* What you need to do
A. Please restate the passage of the overlapping-tuples thread from "[Tutor] overlapping tuples" down to "added your comments.", changing "assignments" to "coursework".
B. In the overlapping-tuples thread, what string labels are added to the tuples in the debugging call?

* Reading text
::::::

[Tutor] overlapping tuples

[Peter Otten]

Narasimharao Nelluri wrote:

> Hi David ,
> Thanks for your feedback. Yes here i am solving Home work from one of my
> assignments.
> please check below i added your comments.
> 
> NNELLURI-M-L13P:google_class nnelluri$ cat overlap.py
> #!/usr/bin/env python3
> 
> 
> def tuple_overlap(old_list,overlap = None):
> 
>   old_list.sort()
>   if overlap is None:
>     overlap = []
>   for fir,sec in zip(old_list,old_list[1:]):
> 
>     if fir[1] >= sec[0] and fir[1] <=sec[1]:=======>Here i am validating
> 2nd element in first variablae is in-between seconds variable if it is
> there is a overlap
>       overlap.append(fir)
> 
>     if sec[0] >= fir[0] and sec[1] <= fir[1]:=====> Here i am checking if
> first element in second variable is in-between second variable , there is
> a oberlap
>       overlap.append(sec)
> 
>   overlap = sorted(overlap)
>   return overlap
> 
> 
> overlaps = tuple_overlap( [(1,10),(15,20),(101,110)] )
> print( "Overlap 1 =", overlaps )
> assert overlaps == []
> 
> overlaps = tuple_overlap( [(1,20),(15,20),(101,110)])
> print( "Overlap 2 =", overlaps )
> assert overlaps ==[(1, 20), (15, 20)]
> 
> overlaps = tuple_overlap( [(1,10),(15,20),(1,10),(1,10),(101,110)])
> print( "Overlap 3 =", overlaps )
> assert overlaps == [(1, 10), (1, 10),(1,10)]
> 
> 
> NNELLURI-M-L13P:google_class nnelluri$
> 
> 
> Please let know if you know correct solution.

I would have to work it out myself ;) but I think I can give you a few 
hints:

If you add some debugging information

>>> tuple_overlap( [(1,10, "a"),(15,20, "b"),(1,10, "c"),(1,10, "d"),
(101,110, "e")])
[(1, 10, 'a'), (1, 10, 'c'), (1, 10, 'c'), (1, 10, 'd')]

you can see that (1, 10, "c") occurs twice. Your code checks adjacent 
tuples, and if three tuples overlap the tuple in the middle may be added 
twice. In this situation you need to ensure that every tuple is added only 
once.

::::::

* Source data
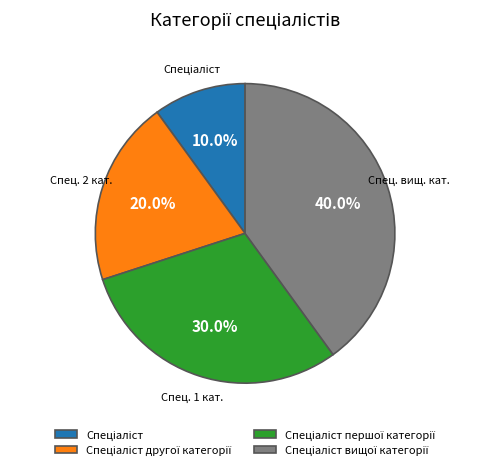

Does any single category account for the majority?

No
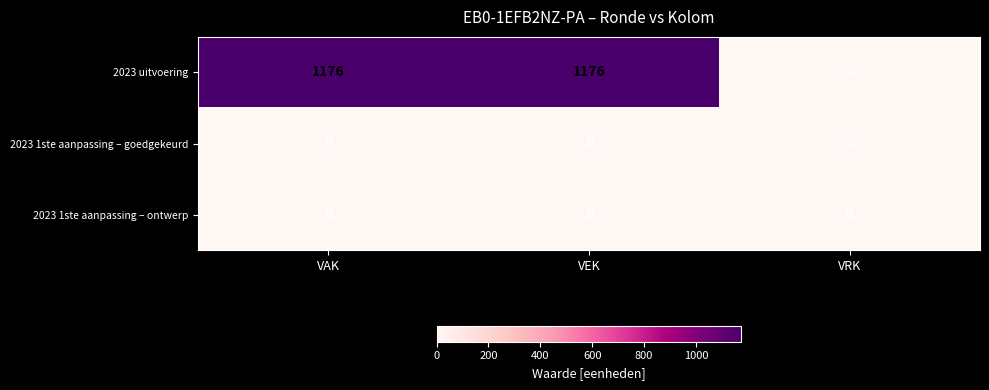

What is the greatest value displayed?

1176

::::::

* Solutions to the problems
A.
[Tutor] overlapping tuples

[Peter Otten]

Narasimharao Nelluri wrote:

> Hi David ,
> Thanks for your feedback. Yes here i am solving Home work from one of my
> coursework.
> please check below i added your comments.

B. "a", "b", "c", "d", "e"